Friday, October 8, 2010


IS JIMMY HOFFA BURIED IN MY BACKYARD?

Oct. 4 – Oct. 6

    A startling spider about the size of a nickel slips gracefully up and down a single thread. As I draw near on this dismal day, she stretches her legs, then rapidly tucks them in. When the rain begins – if you can call it that in Southern California -- she scurries back up the web.
    I’m standing outside looking at the gloom while the drops fall. Because it’s just a sprinkle, I continue to inspect our garden, cup of green tea in hand with my excitable dogs, Baxter and Boo, trotting alongside.
    The garden remains a mostly empty canvas with a large amount of grass and a gentle knoll,  just waiting for an incredible artist to paint it.
    I am not that artist and I know it. I’ve dabbled here and there with gardening and am thrilled to witness the English ivy climbing the wall of our mustard-colored garage  – exactly what I wanted!
Still, I realize how much work is needed. I have a much bigger problem. At times I’m convinced that Jimmy Riddle Hoffa, a Teamsters leader suspected of having Mafia ties who disappeared 35 years ago, must be buried in my backyard.
    Why?
     It’s because of what  the former owners of our property left behind:  broken chunks of concrete that, no matter how many times we haul away, always seem to be growing better than my English lavender or mother ferns.
     Whenever work crews come and start to dig, they find even more slabs buried beneath the earth. That’s when I wonder what lies underneath.
    Peering at an ugly mound of concrete in a corner, I find it impossible to hide that unattractive, urban look. A former owner designed some of the chunks – that weigh anywhere from a large Atlas to a couple of car tires put together – into a network of  planters. Even with that, they are difficult to beautify.
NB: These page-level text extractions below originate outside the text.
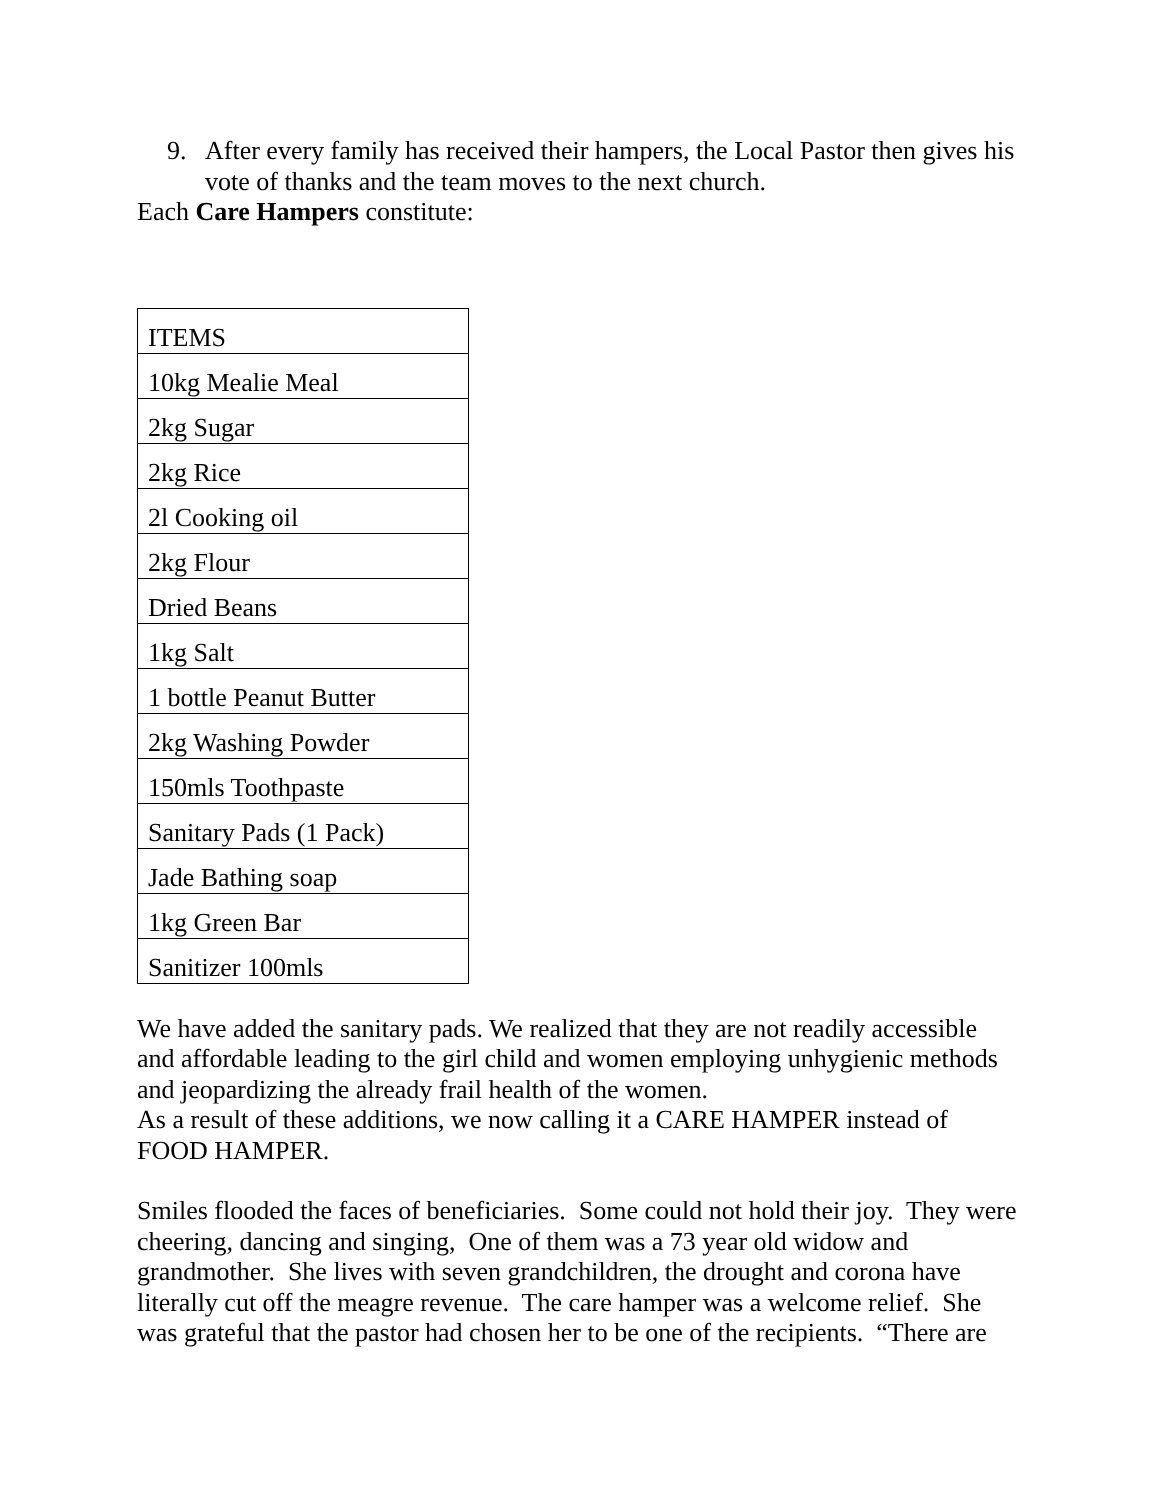9. After every family has received their hampers, the Local Pastor then gives his vote of thanks and the team moves to the next church.
Each Care Hampers constitute:
| ITEMS |
| 10kg Mealie Meal |
| 2kg Sugar |
| 2kg Rice |
| 2l Cooking oil |
| 2kg Flour |
| Dried Beans |
| 1kg Salt |
| 1 bottle Peanut Butter |
| 2kg Washing Powder |
| 150mls Toothpaste |
| Sanitary Pads (1 Pack) |
| Jade Bathing soap |
| 1kg Green Bar |
| Sanitizer 100mls |
We have added the sanitary pads. We realized that they are not readily accessible and affordable leading to the girl child and women employing unhygienic methods and jeopardizing the already frail health of the women.
As a result of these additions, we now calling it a CARE HAMPER instead of FOOD HAMPER.
Smiles flooded the faces of beneficiaries. Some could not hold their joy. They were cheering, dancing and singing, One of them was a 73 year old widow and grandmother. She lives with seven grandchildren, the drought and corona have literally cut off the meagre revenue. The care hamper was a welcome relief. She was grateful that the pastor had chosen her to be one of the recipients. “There are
   I painted some of them forest green, which helped slightly. At least they fit better into my fairy tale idea –  a yard with fairies and gnomes reading books beneath  the shadow of a fern.
Another owner made a creative attempt and built a pathway from the slabs. But there’s still so much left. The nasty pile in our peaceful yard bothers me like a swarm of gnats.  “What am I going to do with all that?” I pondered.
  We just can’t dump it in the trash. We’ve come to call this area “the dead zone” – the one piece of land in the yard where nothing grows not just because of the cement, but also due to the peacocks roosting in our tree, who leave behind their much and messy business.
    It’s quite incongruous with the remainder of the yard, where pink Chablis nettle leaves lick at the ferns and spread across the roots of our towering pine. A smiling fairy nestled in the nettle smiles blissfully along green mushrooms.
  Dichondra provides a mossy look in the shadow of trees that block most of the sun, and  a giant frog king perched atop a stone leaf looks out proudly from his throne.
  I’m sure the frog king isn’t proud of the dead zone pile.
  The visiting critters live in the moment. Perhaps so should I. Opening the back door , a calmness gently sweeps over me from the garden’s serenity.
  It seems to whisper: There’s no Jimmy Hoffa here. Only nature. Just live it!